The results from this study suggest that the overt performance monitoring, as observed through RTs, may not be reliable enough, since we did not observe any difference in reaction times between different experiment conditions. Notably, this finding is in line with one of the main premises of neuroergonomics [8]. Additionally, this study suggests that a slight increase in mental workload in a manual assembly operation, compared to an entirely repetitive and monotonous task, has a positive influence on the cognitive state of the operators. Finally, findings from this study may be also implemented in the job rotation strategy in factories. Job rotations in assembly lines are often proposed as a method of reducing the monotony of the task, thus keeping the workers more focused [24]. We propose that job rotations on assembly tasks should be organised in such a way to avoid cases in which a more demanding task is followed by a task that is more monotonous in nature. However, this observation should be investigated thoughtfully in future studies.

5 Conclusion

This study demonstrated how neuroergonomics methods can be successfully applied in investigating the influence of changes in mental workload to the cognitive state of the workers. The monotonous task showed a decrease in P300 component’s amplitude and an increase in ME, both indicating a decrease in the attention level of a worker, as the task progresses.
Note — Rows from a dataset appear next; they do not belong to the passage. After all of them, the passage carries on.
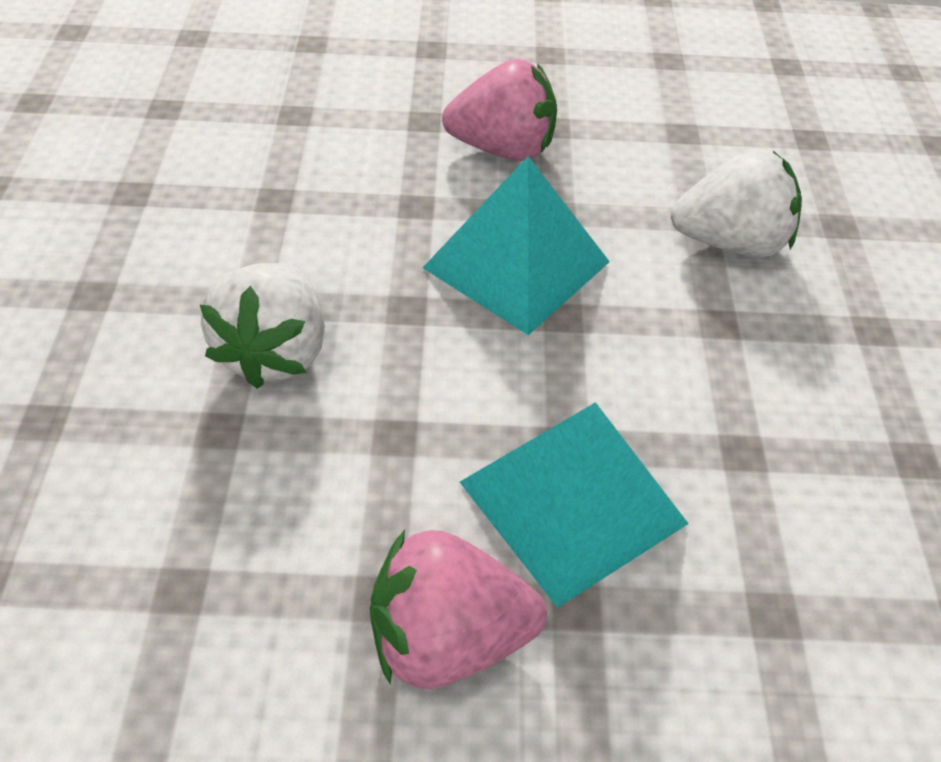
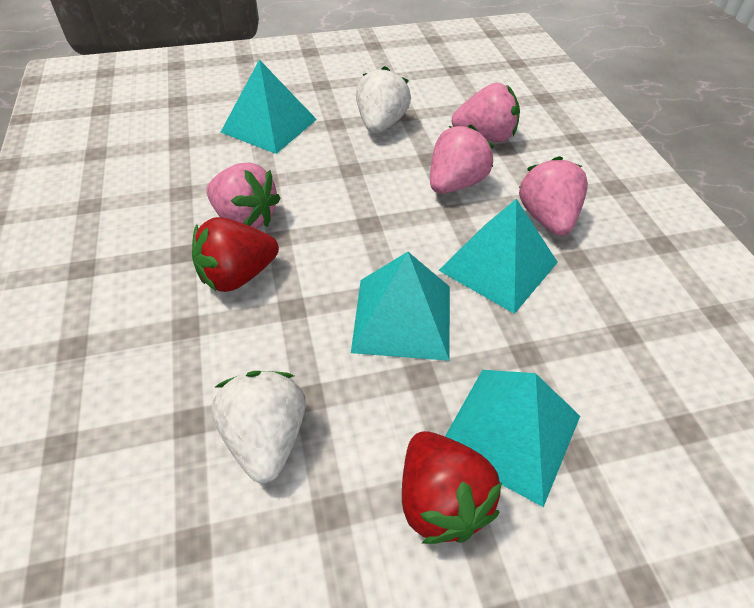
pink strawberry: [370,530,547,689] [442,59,557,161] = 2 -> [206,163,281,229] [430,125,494,194] [451,83,520,143] [519,156,588,236] = 4
red strawberry: none = 0 -> [192,217,279,292] [402,431,502,544] = 2
turquoise pyramid: [423,156,610,335] [460,402,689,608] = 2 -> [221,59,317,154] [351,252,450,361] [438,199,558,314] [445,370,580,507] = 4

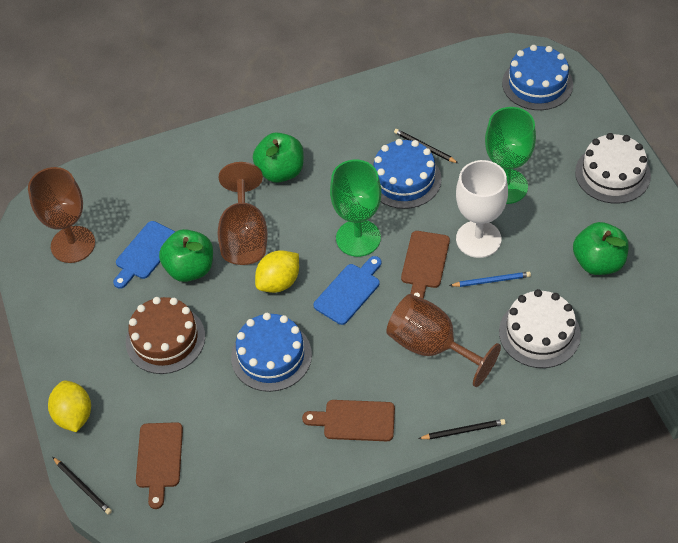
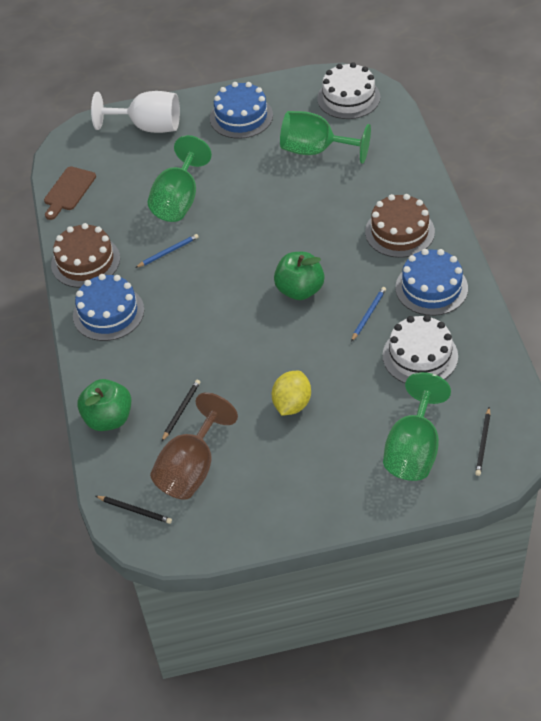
blue cutting board: [113,221,176,289] [313,256,381,325] = 2 -> none = 0
blue pencil: [449,272,531,287] = 1 -> [135,234,199,268] [351,287,386,342] = 2
brown cake: [126,297,205,374] = 1 -> [51,223,120,288] [365,194,435,258] = 2
brown cutting board: [136,422,183,509] [302,400,395,441] [401,231,450,299] = 3 -> [44,167,96,220] = 1
brown goblet: [28,167,95,263] [218,162,268,265] [386,294,501,387] = 3 -> [150,393,238,500] = 1
green apple: [159,229,213,282] [253,132,304,183] [573,222,629,275] = 3 -> [77,379,131,431] [274,252,324,300] = 2
green goblet: [330,160,381,257] [485,107,536,204] = 2 -> [148,135,212,222] [280,111,371,164] [383,372,451,481] = 3
yellow lemon: [48,380,91,432] [255,250,299,293] = 2 -> [272,371,311,416] = 1

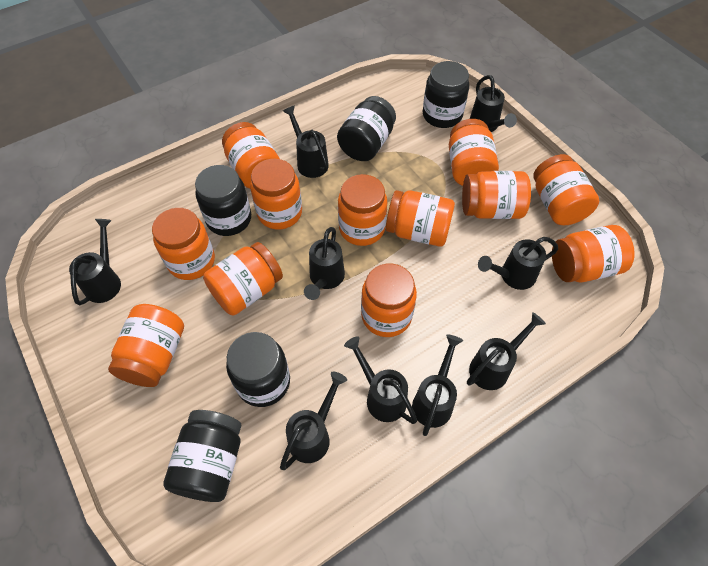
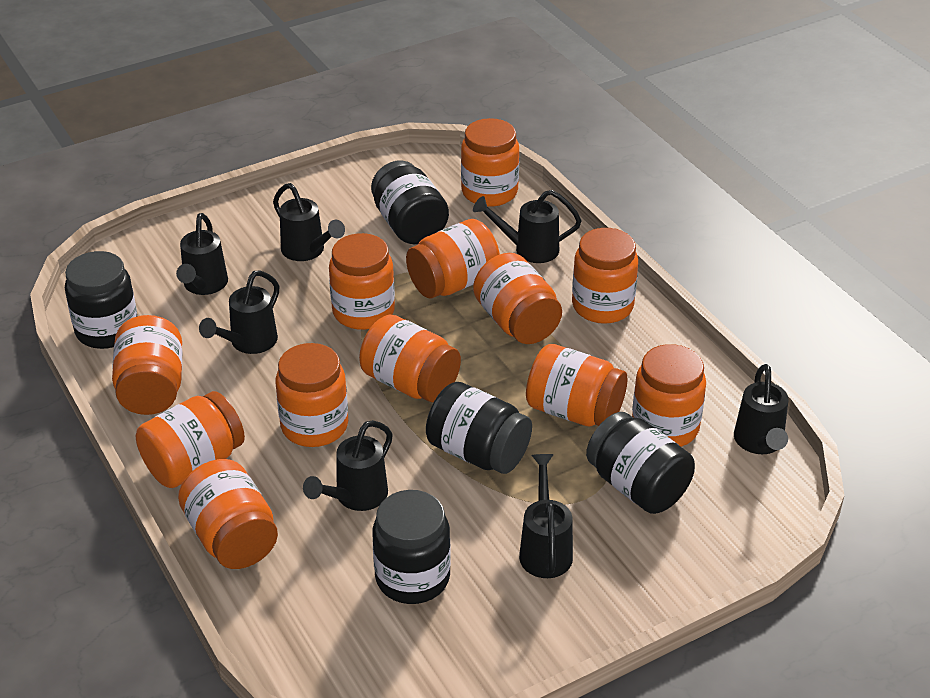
black watering can: [69,219,121,305] [280,372,347,470] [283,105,329,178] [304,227,345,300] [344,336,417,424] [412,335,463,436] [467,312,546,390] [470,75,517,132] [478,237,558,290] = 9 -> [176,213,228,295] [199,271,279,354] [273,183,345,261] [303,420,393,511] [473,190,581,263] [519,454,573,578] [734,364,788,454] = 7

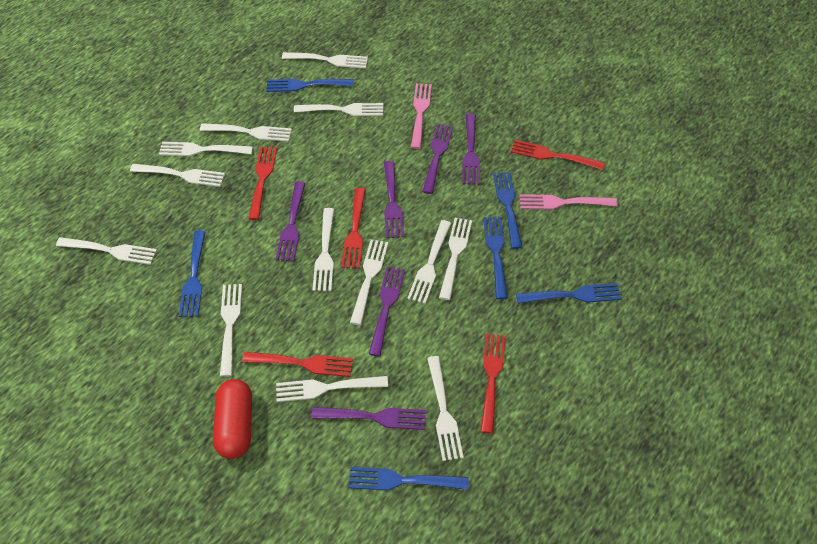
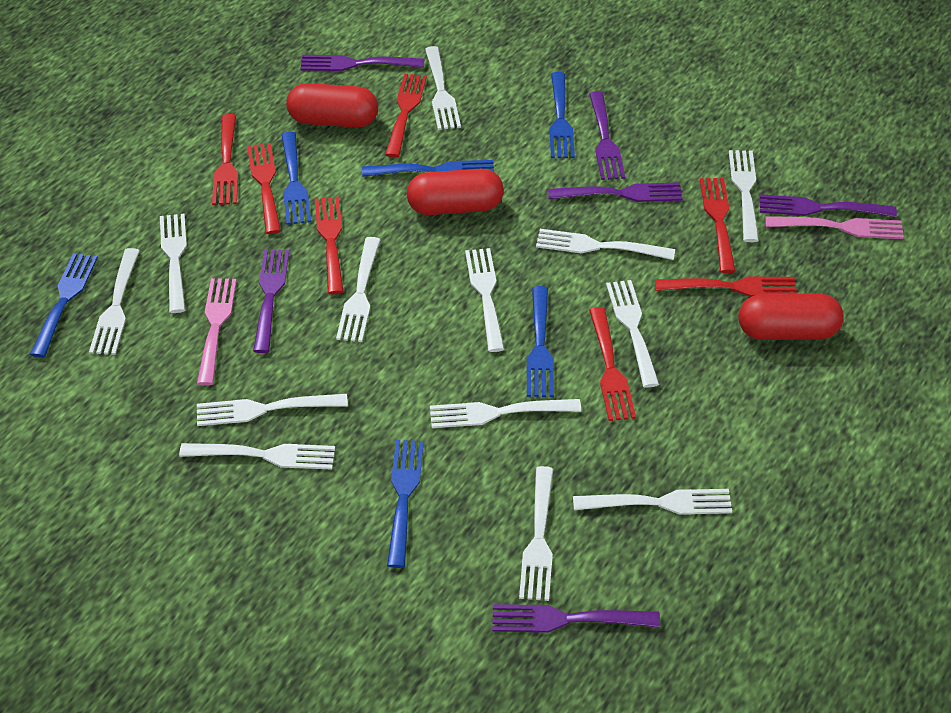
red capsule: [213,379,252,459] = 1 -> [286,83,378,128] [407,169,504,215] [739,294,844,340] = 3
red fork: [242,352,353,377] [248,147,277,220] [341,188,366,269] [480,333,506,434] [511,140,605,170] = 5 -> [212,114,238,205] [247,143,281,234] [315,197,344,294] [385,74,427,158] [589,307,636,421] [655,276,797,297] [700,178,736,273] = 7

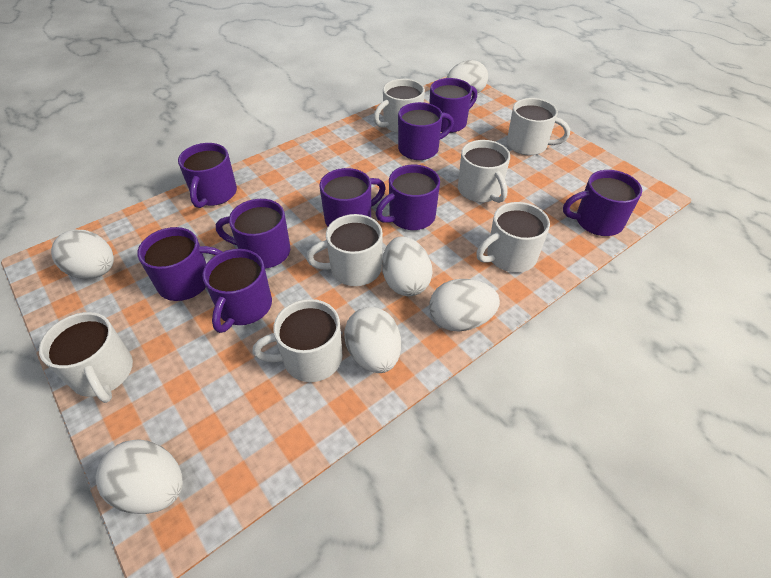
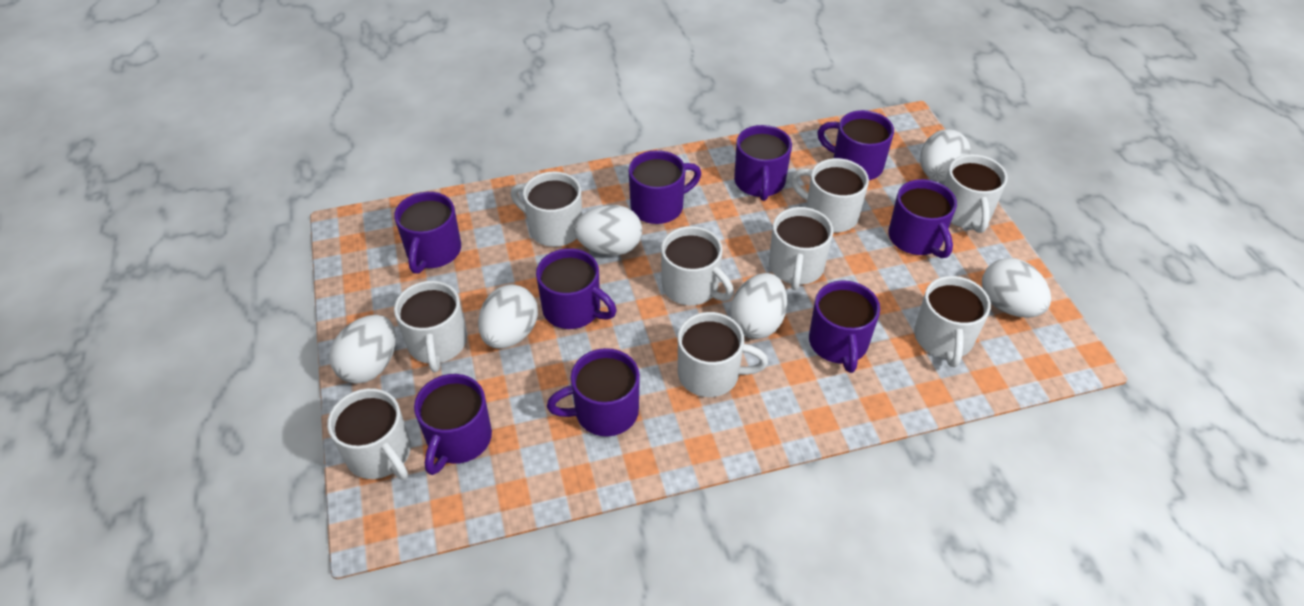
white mug: [39,312,133,403] [252,299,342,382] [306,214,383,286] [373,79,425,133] [458,140,510,203] [476,202,550,273] [507,98,570,155] = 7 -> [327,388,411,480] [394,281,467,372] [511,171,582,247] [661,226,734,305] [678,312,768,397] [769,207,833,290] [791,158,869,232] [914,276,991,367] [944,154,1008,233] = 9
It is noteworthy that in the more demanding task, this result was not consistent. Furthermore, we also showed that the P300 amplitude was more prominent in the task that carried a slightly higher cognitive demand, in comparison to a highly monotonous and repetitive task. All these results suggest that the wireless EEG, but also Kinect, can be successfully utilised in the measuring of the influence of mental workload modulation on the cognitive state of the workers.